Friday, 21 June 2013

The Artist (4 Stars)

This is a beautiful film. Maybe four stars isn't enough, but at the moment I'm trying to save five star ratings for my absolute favorite films. In 2012 it won five Academy Awards, including the Oscar for best film. It's easy to see why. It's a very stylish homage to the days of silent movies. It isn't just filmed without sound, it retains the characteristics of silent films. The only thing done wrong is that after the final scene we should see the words "The End" and fade out. The five minutes of rolling credits were out of place.
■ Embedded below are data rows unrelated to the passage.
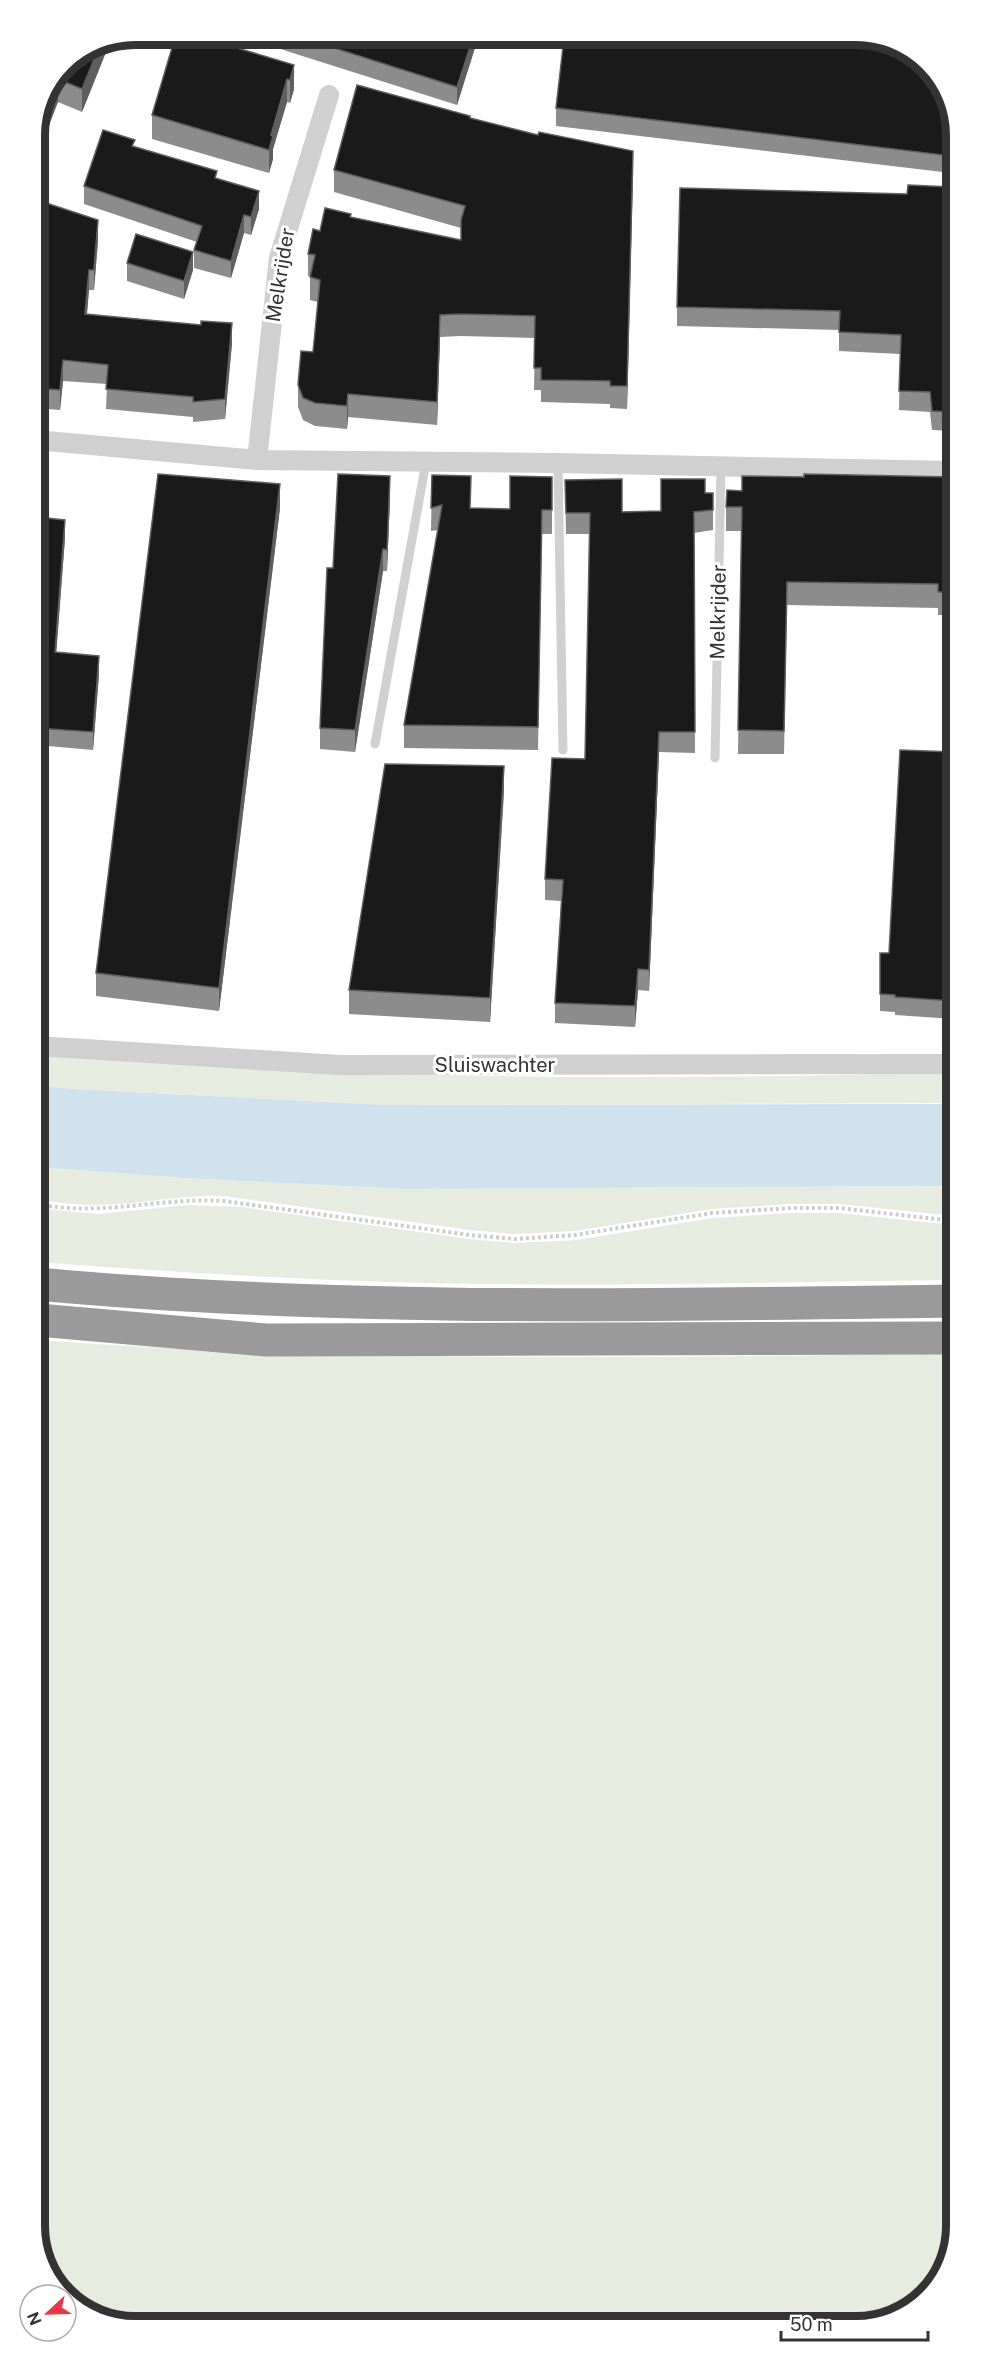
<svg xmlns="http://www.w3.org/2000/svg" width="991" height="2361" font-family="'Public Sans',sans-serif">
  <rect width="100%" height="100%" fill="#fff"/>
  <g fill="#e6ecdf">
    <path d="M 37,1053 C 342,1080 648,1081 954,1072 L 954,1103 L 388,1105 L 72,1089 L 37,1085 Z"/>
    <path d="M 37,1167 L 184,1178 L 402,1189 L 954,1186 L 954,1216 L 839,1204 L 791,1204 L 712,1209 L 575,1231 L 515,1234 L 470,1230 L 224,1196 C 181,1194 141,1205 98,1205 C 77,1205 57,1203 37,1199 Z"/>
    <path d="M 189,1205 L 241,1207 L 469,1239 L 515,1243 L 576,1240 L 713,1218 L 791,1213 L 839,1213 L 954,1225 L 954,1280 C 765,1282 576,1288 387,1282 C 270,1278 154,1271 37,1262 L 37,1208 L 97,1214 Z"/>
    <path d="M 38,1340 C 343,1363 649,1357 954,1354 L 956,2226 L 936,2287 L 888,2321 L 128,2326 L 74,2305 L 40,2258 Z"/>
  </g>
  <polygon fill="#cfe2ee" points="37,1085 72,1089 388,1105 954,1104 954,1186 402,1189 184,1178 37,1167"/>
  <g fill="none" stroke-linecap="round" stroke-linejoin="round">
    <path stroke="#cdcdcd" stroke-width="4" stroke-dasharray="3 3" stroke-linecap="butt" d="M 37,1204 C 104,1217 158,1197 224,1201 L 470,1235 L 515,1239 L 575,1235 L 712,1213 L 791,1208 L 839,1208 L 954,1221"/>
    <g stroke="#d0d0d0" stroke-width="9">
      <polyline points="558,463 563,750"/>
      <polyline points="375,744 426,462"/>
      <polyline points="715,758 721,466"/>
    </g>
    <g stroke="#d0d0d0" stroke-width="20">
      <polyline points="35,440 257,460 558,463 952,471"/>
      <polyline points="257,460 279,258 329,95"/>
      <polyline points="37,1046 340,1065 954,1064"/>
    </g>
    <g stroke="#9a9a9a" stroke-width="33">
      <path d="M 37,1284 C 342,1312 649,1305 954,1301"/>
      <polyline points="38,1320 266,1340 954,1338"/>
    </g>
  </g>
  <g fill="#8c8c8c">
    <polygon points="478,38 457,105 255,41"/>
    <polygon points="97,42 110,42 82,112 58,102 35,129 64,64"/>
    <polygon points="294,65 294,89 290,103 287,102 273,149 273,159 269,173 152,139 152,115"/>
    <polygon points="951,103 951,173 556,126 556,108"/>
    <polygon points="470,118 633,173 627,409 610,408 610,404 541,402 541,390 534,390 535,338 460,336 440,337 437,425 348,417 347,429 315,426 303,420 298,407 298,385 313,352 318,302 310,300 310,276 308,276 308,254 320,231 351,217 461,240 461,228 334,192 334,170"/>
    <polygon points="135,147 217,179 259,209 251,235 244,233 231,278 194,268 194,250 197,242 84,204 84,186"/>
    <polygon points="951,187 952,290 949,290 947,318 952,319 952,431 932,430 930,412 899,410 900,354 839,351 839,330 677,326 677,307 907,194"/>
    <polygon points="35,210 98,240 94,290 89,290 87,314 232,343 225,419 193,422 193,417 106,409 107,384 63,381 60,410 35,408"/>
    <polygon points="127,263 193,270 184,299 127,281"/>
    <polygon points="432,475 470,508 510,509 552,477 552,534 542,534 538,750 404,748 404,725 438,530 431,531"/>
    <polygon points="804,477 952,477 953,615 938,615 938,608 787,605 784,754 738,754 741,531 726,531 726,507 742,491"/>
    <polygon points="565,480 622,512 661,511 705,493 713,493 713,530 694,533 695,753 659,752 649,991 638,990 635,1027 555,1023 555,1003 561,901 545,900 545,879 585,759 589,534 566,534"/>
    <polygon points="390,498 387,571 383,571 355,752 320,749 320,728 333,568"/>
    <polygon points="280,508 219,1011 96,996 96,973"/>
    <polygon points="36,517 65,538 56,652 99,674 93,750 36,745"/>
    <polygon points="953,752 954,1019 895,1015 895,1012 880,1011 880,953 889,953"/>
    <polygon points="504,790 490,1022 349,1014 349,990"/>
    <polygon points="37,919 43,940 38,1002 37,1002"/>
  </g>
  <g fill="#5f5f5f">
    <polygon points="473,38 478,38 457,105 457,87"/>
    <polygon points="101,42 110,42 82,112 82,89"/>
    <polygon points="294,65 294,89 290,103 290,80"/>
    <polygon points="58,79 58,102 35,162 35,138"/>
    <polygon points="287,79 287,102 273,149 273,159 269,173 269,150 271,135"/>
    <polygon points="633,151 633,173 627,409 627,386"/>
    <polygon points="259,191 259,209 251,235 251,217"/>
    <polygon points="244,215 244,233 231,278 231,261"/>
    <polygon points="98,220 98,240 94,290 94,270"/>
    <polygon points="193,252 193,270 184,299 184,281"/>
    <polygon points="89,270 89,290 85,334 85,314"/>
    <polygon points="949,270 949,290 946,338 946,318"/>
    <polygon points="440,315 440,337 437,425 437,402"/>
    <polygon points="232,323 232,343 225,419 225,399"/>
    <polygon points="63,360 63,381 60,410 60,390"/>
    <polygon points="348,394 348,417 347,429 347,406"/>
    <polygon points="390,476 390,498 387,571 387,550"/>
    <polygon points="280,484 280,508 219,1011 219,988"/>
    <polygon points="65,520 65,538 55,670 55,652"/>
    <polygon points="383,549 383,571 355,752 355,730"/>
    <polygon points="99,656 99,674 93,750 93,732"/>
    <polygon points="659,732 659,752 649,991 649,970"/>
    <polygon points="504,766 504,790 490,1022 490,998"/>
    <polygon points="43,920 43,940 38,1002 38,981"/>
    <polygon points="638,969 638,990 635,1027 635,1006"/>
  </g>
  <g fill="#1a1a1a" stroke="#5f5f5f" stroke-width="1.5">
    <polygon points="863,35 917,56 951,103 951,156 556,108 564,38"/>
    <polygon points="473,38 457,87 309,40"/>
    <polygon points="174,41 214,41 294,65 290,80 287,79 271,135 273,136 269,150 152,115"/>
    <polygon points="97,42 101,42 82,89 58,79 35,138 35,129 64,64"/>
    <polygon points="357,85 470,116 470,118 538,135 539,132 633,151 627,386 610,386 610,381 541,380 541,368 534,368 535,316 460,314 440,315 437,402 348,394 347,406 315,403 303,398 298,385 301,351 313,352 320,280 310,277 315,255 308,254 313,229 320,231 325,208 351,214 350,217 461,240 461,220 465,206 334,170"/>
    <polygon points="103,130 135,140 132,146 217,171 215,178 259,191 251,217 244,215 231,261 194,250 202,226 84,186"/>
    <polygon points="908,185 951,187 952,271 949,270 946,318 952,319 952,412 932,411 930,392 899,391 901,335 839,332 840,311 677,307 680,188 907,194"/>
    <polygon points="40,201 98,220 94,270 89,270 85,314 201,325 201,321 232,323 225,399 193,402 193,397 106,389 108,365 63,360 60,390 35,388 35,210"/>
    <polygon points="136,234 193,252 184,281 127,263"/>
    <polygon points="158,474 280,484 219,988 96,973"/>
    <polygon points="338,474 390,476 387,550 383,549 355,730 320,728 327,568 333,568"/>
    <polygon points="804,474 952,477 952,592 938,592 938,584 787,582 784,731 738,730 742,507 726,507 727,490 742,491 742,476 804,477"/>
    <polygon points="432,475 471,476 470,508 510,509 510,476 552,477 552,510 542,510 538,727 404,725 442,505 431,508"/>
    <polygon points="622,479 622,512 661,511 661,479 705,479 705,493 713,493 713,510 694,512 695,732 659,732 649,970 638,969 635,1006 555,1003 563,880 545,879 552,758 585,759 590,513 566,513 565,480"/>
    <polygon points="36,517 65,520 55,652 99,656 93,732 36,728"/>
    <polygon points="900,750 953,752 953,1001 895,997 895,995 880,994 880,953 889,953"/>
    <polygon points="385,764 504,766 490,998 349,990"/>
    <polygon points="37,919 43,920 38,981 37,981"/>
  </g>
  <g text-anchor="middle" dominant-baseline="central" stroke-width="6" stroke-linejoin="round" paint-order="stroke">
    <g font-size="20" fill="#333" stroke="#fff">
      <text transform="translate(280 275) rotate(-81)">Melkrijder</text>
      <text transform="translate(718 612) rotate(-89)">Melkrijder</text>
      <text x="495" y="1065">Sluiswachter</text>
    </g>
  </g>
  <path d="M0 0H991V2361H0ZM135 45H856A90 90 0 0 1 946 135V2226A90 90 0 0 1 856 2316H135A90 90 0 0 1 45 2226V135A90 90 0 0 1 135 45Z" fill="#fff" fill-rule="evenodd"/>
  <path fill="none" stroke="#333" stroke-width="8" d="M135 45H856A90 90 0 0 1 946 135V2226A90 90 0 0 1 856 2316H135A90 90 0 0 1 45 2226V135A90 90 0 0 1 135 45Z"/>
  <g transform="translate(48 2313) rotate(248)"><circle r="28" fill="#ffffff" stroke="#adadad" stroke-width="1.5"/>
  <path d="M0-4.5L10 22L0 15L-10 22Z" fill="#e63946"/>
  <text y="-9" font-size="16" font-weight="bold" text-anchor="middle" fill="#333333">N</text>
  </g>
  <path d="M781 2331v9h147v-9" fill="none" stroke="#333333" stroke-width="3"/>
  <text x="790" y="2331" font-size="18" fill="#333333" stroke="#ffffff" stroke-width="4.5" paint-order="stroke">50 m</text>
</svg>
Silent films never did that.

The film is either a French or an American film, depending on where you live. In America it's called an American film made by a French director. In France it's called a French film made in Hollywood. That figures. We need someone from a neutral third country to decide what it really is. On the Internet it's referred to as an American film, but that's because America owns the Internet, as we all know.

The story is suitable for the film type, or maybe I should say that the film type is suitable for the story. It's a silent movie about silent movies, or rather about the death of silent movies. It starts in 1927 with the silent movie star George Valentin at the peak of his career. He helps a young starlet, Peppy Miller, get a job at Kinograph Studios, where he works. In 1929 the first movies with sound are made, talkies. George says talking movies are stupid, so he invests all his money in a self-directed silent movie that flops. Peppy embraces the sound era and becomes a major Hollwood star. The fortunes are reversed. Peppy offers George help, but he's too proud to accept it.

I have a few silent movies in my DVD collection. "Birth of a Nation" (1915) is an important milestone in film history that all true film fans should own. "Nosferatu" (1922) is also a classic. I also own a few of Alfred Hitchcock's silent movies, notably "The Farmer's Wife" (1928), "The Manxman" (1929) and "Blackmail" (1929). And of course, the very first film that I reviewed in this blog was "Metropolis" (1927). I have no regrets that today's films use sound, but I can understand the allure of silent movies. They were an art form in themselves, and they demanded much more skill from the actors. Facial expressions and small gestures carried the scenes.

For those interested in the advent of talking movies, another film that deals with the same subject, though from a different perspective, is Bernhard Sinkel's "Kinoerzähler".